MATERIAL FOR THIS EXERCISE |

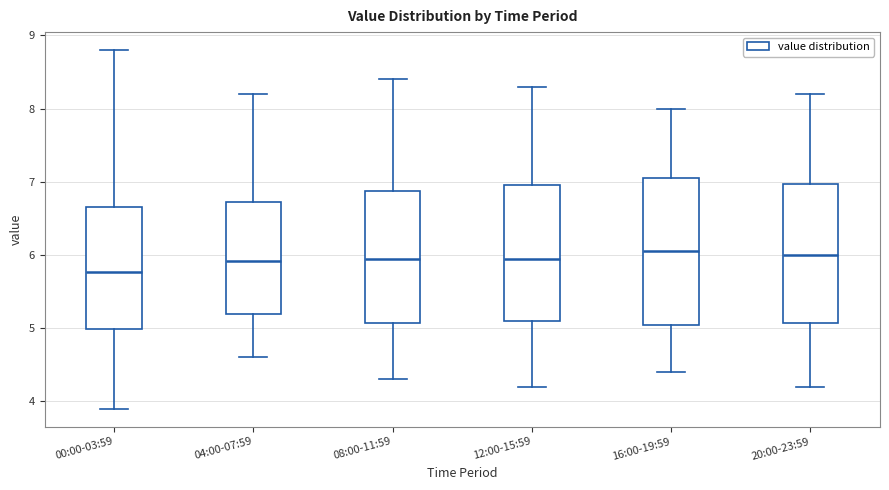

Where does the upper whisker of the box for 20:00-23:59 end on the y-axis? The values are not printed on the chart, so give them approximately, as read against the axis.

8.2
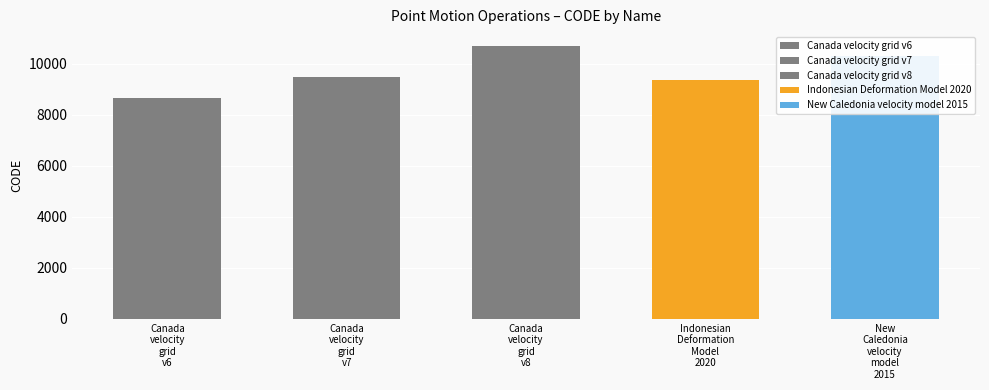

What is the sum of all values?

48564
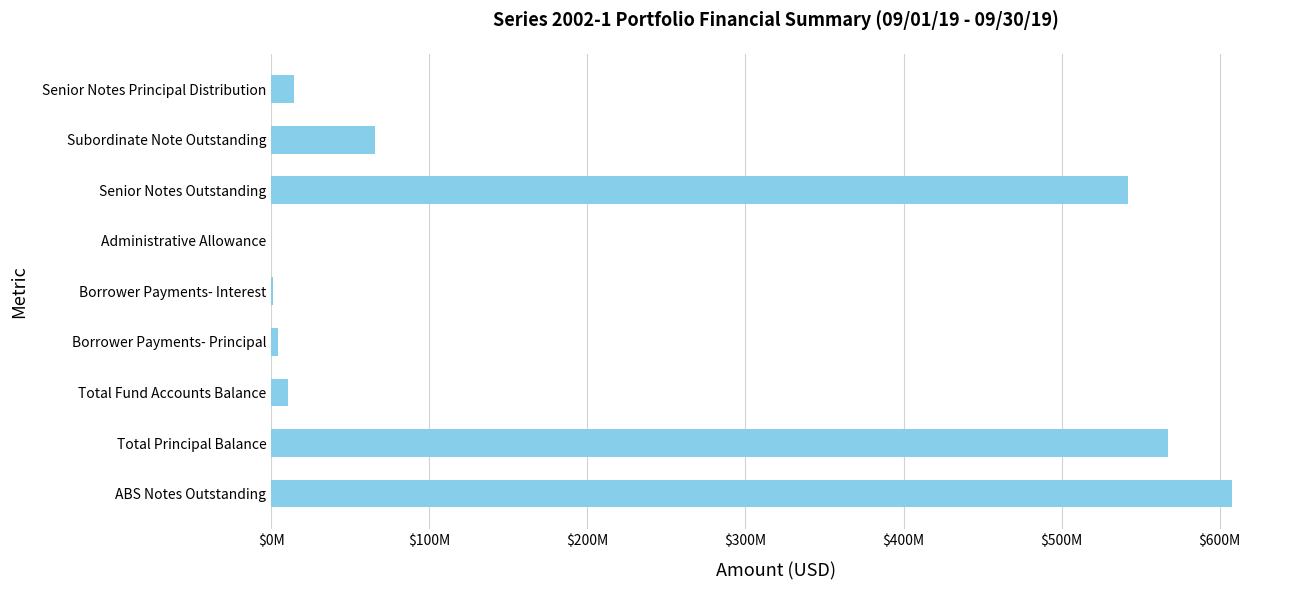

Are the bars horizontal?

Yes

EXERCISE BRIEF | Reproduce the listing above word for word, omitting the pictures.

ANSWER TO THE PROBLEM |
Where does the upper whisker of the box for 20:00-23:59 end on the y-axis? The values are not printed on the chart, so give them approximately, as read against the axis.

8.2

What is the sum of all values?

48564

Are the bars horizontal?

Yes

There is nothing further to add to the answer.